THE state government’s decision to offer SA landholders a 10 per cent cut of gas royalties has strengthened anti-mining sentiment in the South East.
Stock Journal understands the royalty payments will cover any productive gas wells arising from four new lease licence areas being offered for government tender near Penola, Robe and Beachport.
It excludes the Coonawarra wine region.
Livestock SA chief executive officer Andrew Curtis said the royalty scheme appeared to be a “simplistic solution” to a complicated issue with the government ignoring the fact a Parliamentary Inquiry found there was no “social licence”.
He said the government was not addressing major concerns about potential damage or contamination of the underground aquifer from gas extraction, especially if hydraulic fracturing was used.
The SE’s significant underground water reserves have made it an economic powerhouse for the state, particularly for the livestock industry. This could be put at risk.
“If we break an aquifer, it could damage the productive capacity of the land for millennia – we are talking about 200 years of gas, but thousands of years of food production,” Mr Curtis said.
Livestock SA is also seeking clarification on how royalties would be paid.
“How do they determine whose property the gas is under with a wellhead often drillled a long way from where the gas is found and often sideways drilling is used?” Mr Curtis said.
Last week Beach Energy, who have been conventionally-drilling in the Otway Basin for 40 years, received a $6 million state government grant to drill another well about eight kilometres south of Penola.
The aim is to drill down 3500 metres to bring new gas online for SA use within three years.
Beach Energy insists it has no plans to pursue unconventional gas extraction in the region. This would require a new set of approvals from the regulator.

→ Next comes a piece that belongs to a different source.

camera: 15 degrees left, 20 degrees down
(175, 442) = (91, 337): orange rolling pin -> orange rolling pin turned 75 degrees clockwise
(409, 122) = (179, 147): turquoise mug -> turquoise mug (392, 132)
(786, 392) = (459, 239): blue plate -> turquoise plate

Beach Energy will hold a number of public information days in the SE before drilling commences later this year.
But many residents are on edge, believing once more infrastructure is established and landholder agreements reached, it will be easier for fracking to occur.

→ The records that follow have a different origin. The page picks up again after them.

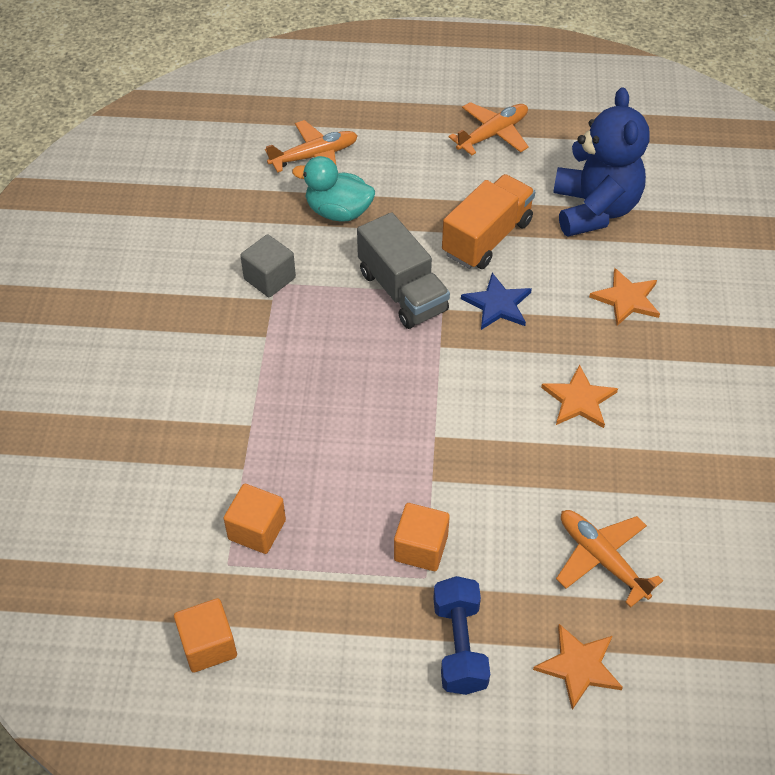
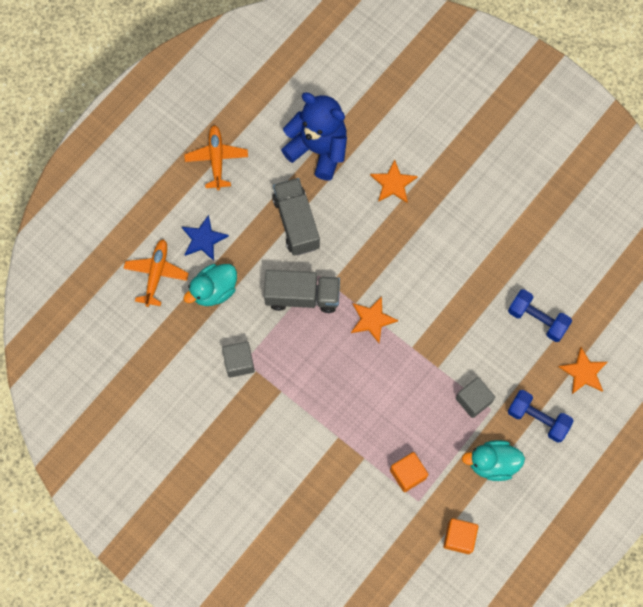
camera: 55 degrees left, 20 degrees up
(348, 624) = (492, 463): none -> turquoise duck
(421, 548) = (473, 400): orange cube -> grey cube
(487, 238) = (296, 223): orange truck -> grey truck
(498, 304) = (348, 252): blue star -> blue star (203, 239)
(579, 400) = (440, 259): orange star -> orange star (372, 319)
(602, 559) = (537, 319): orange plane -> blue dumbbell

The Limestone Coast Protection Alliance signed up more than 60 new members at the SE Field Days last weekend.
LCPA chairperson Merilyn Paxton is confident landholder royalties will not sway SE landowners, with 96pc of 47 communities surveyed in the past three years opposed to mining and gas projects.
“We have had huge feedback with people saying ‘well they aren’t coming onto my land’,” she said.
“The odd person may think it is a good thing and that becomes a serious problem if it happens to be a neighbour of yours.
“To avoid this, we will continue to inform landholders of the degradation and devaluation of their property that will occur.”
Robe beef producer and vigneron Will Legoe is adamant the potential risks far outweigh any short-term gains.
“At the end of the day it is only 10pc of what may not be much across a seven-year period, which is the average production life of a well, and that will not make up for the long-term damage,” he said.
“Later in their career or their children’s farming career, they will be up for well repair costs because that is what the legislation states, even if the company still exists in 20 or 30 years time, it is the landholder's responsibility.”
Mr Legoe is angry the community’s wishes continue to be ignored.
“The incumbent Labor government have been told time and time again that we don’t want gas production in the area, yet they continue to try and work out a way of getting it in here,” he said.